▶ [AIM OF THE TASK] From the first line to the last, return the data exactly as it stands.

▶ [DATASET CONTENT]
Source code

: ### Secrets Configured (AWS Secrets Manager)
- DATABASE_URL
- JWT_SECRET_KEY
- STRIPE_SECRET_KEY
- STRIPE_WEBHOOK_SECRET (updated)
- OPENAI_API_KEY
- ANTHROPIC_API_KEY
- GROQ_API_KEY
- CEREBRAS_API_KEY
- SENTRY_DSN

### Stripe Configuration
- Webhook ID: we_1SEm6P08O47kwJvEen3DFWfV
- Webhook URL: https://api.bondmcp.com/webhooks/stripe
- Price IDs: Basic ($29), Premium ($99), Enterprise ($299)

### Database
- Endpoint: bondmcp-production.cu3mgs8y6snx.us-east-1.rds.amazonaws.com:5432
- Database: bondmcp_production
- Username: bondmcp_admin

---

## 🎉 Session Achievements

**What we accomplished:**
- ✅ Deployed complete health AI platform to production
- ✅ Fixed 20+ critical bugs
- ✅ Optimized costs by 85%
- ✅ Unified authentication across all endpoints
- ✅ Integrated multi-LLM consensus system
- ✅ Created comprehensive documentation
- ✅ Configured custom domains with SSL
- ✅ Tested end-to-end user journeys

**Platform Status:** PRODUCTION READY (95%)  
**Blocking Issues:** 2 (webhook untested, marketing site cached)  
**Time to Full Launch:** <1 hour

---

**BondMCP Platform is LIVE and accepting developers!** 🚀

▶ [YOUR SOLUTION]
Source code

: ### Secrets Configured (AWS Secrets Manager)
- DATABASE_URL
- JWT_SECRET_KEY
- STRIPE_SECRET_KEY
- STRIPE_WEBHOOK_SECRET (updated)
- OPENAI_API_KEY
- ANTHROPIC_API_KEY
- GROQ_API_KEY
- CEREBRAS_API_KEY
- SENTRY_DSN

### Stripe Configuration
- Webhook ID: we_1SEm6P08O47kwJvEen3DFWfV
- Webhook URL: https://api.bondmcp.com/webhooks/stripe
- Price IDs: Basic ($29), Premium ($99), Enterprise ($299)

### Database
- Endpoint: bondmcp-production.cu3mgs8y6snx.us-east-1.rds.amazonaws.com:5432
- Database: bondmcp_production
- Username: bondmcp_admin

---

## 🎉 Session Achievements

**What we accomplished:**
- ✅ Deployed complete health AI platform to production
- ✅ Fixed 20+ critical bugs
- ✅ Optimized costs by 85%
- ✅ Unified authentication across all endpoints
- ✅ Integrated multi-LLM consensus system
- ✅ Created comprehensive documentation
- ✅ Configured custom domains with SSL
- ✅ Tested end-to-end user journeys

**Platform Status:** PRODUCTION READY (95%)  
**Blocking Issues:** 2 (webhook untested, marketing site cached)  
**Time to Full Launch:** <1 hour

---

**BondMCP Platform is LIVE and accepting developers!** 🚀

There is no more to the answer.